Australia’s Treasury Wine Estates (TWE) has filed a trademark lawsuit against Rush Rich Pty Ltd, claiming that it is selling copycat Penfolds wines that is made and labeled in Australia into Chinese markets.
It was last year at China’s Chengdu wine fair that The Drinks Business reported on a wine seen at the event called “Rush Rich,” which was labeled as a “product of Australia.” Penfolds’ Chinese name — 奔富 (“BEN FU”) — translates into English as “Rush Rich.”
According to Penfolds, the copycat wine is “being sourced and bottled through bulk wine suppliers and third party bottlers in South Australia” before being exported to China, reports Business Insider.

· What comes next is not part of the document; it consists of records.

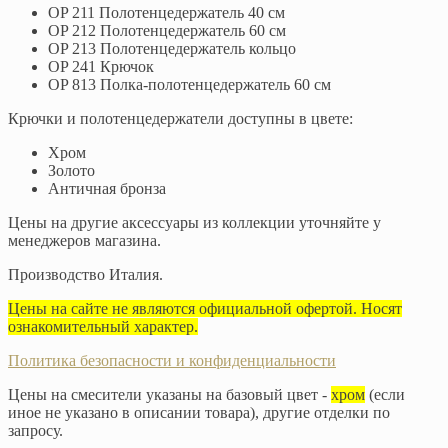
OP 211 Полотенцедержатель 40 см
OP 212 Полотенцедержатель 60 см
OP 213 Полотенцедержатель кольцо
OP 241 Крючок
OP 813 Полка-полотенцедержатель 60 см
Крючки и полотенцедержатели доступны в цвете:
Хром
Золото
Античная бронза
Цены на другие аксессуары из коллекции уточняйте у
менеджеров магазина.
Производство Италия.
Цены на сайте не являются официальной офертой. Носят
ознакомительный характер.
Политика безопасности и конфиденциальности
Цены на смесители указаны на базовый цвет -
хром
(если
иное не указано в описании товара), другие отделки по
запросу.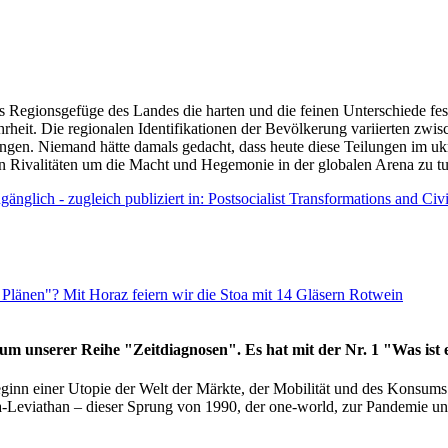
as Regionsgefüge des Landes die harten und die feinen Unterschiede fes
hrheit. Die regionalen Identifikationen der Bevölkerung variierten zwi
ngen. Niemand hätte damals gedacht, dass heute diese Teilungen im uk
 den Rivalitäten um die Macht und Hegemonie in der globalen Arena zu t
änglich - zugleich publiziert in: Postsocialist Transformations and Ci
Plänen"? Mit Horaz feiern wir die Stoa mit 14 Gläsern Rotwein
läum unserer Reihe "Zeitdiagnosen". Es hat mit der Nr. 1 "Was ist
eginn einer Utopie der Welt der Märkte, der Mobilität und des Konsu
viathan – dieser Sprung von 1990, der one-world, zur Pandemie und i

Citing the infringers’ “predatory behavior,” TWE’s CEO Michael Clarke said: “The infringing products and misleading claims these operators are making, and the association they falsely claim to have with our brands are unconscionable.” Clarke told The Australian Financial Review that while counterfeiting affects the wine industry in general, in his country it “will actually start weakening Brand Australia.”
Just a year ago, the Beijing High People’s Court granted Penfolds sole rights to use and market the BEN FU trademark in China. Following that, in November 2017, police in Shanghai seized 14,000 bottles of fake Penfolds wine that was being sold through Alibaba’s online market Taobao, and in bars and pubs.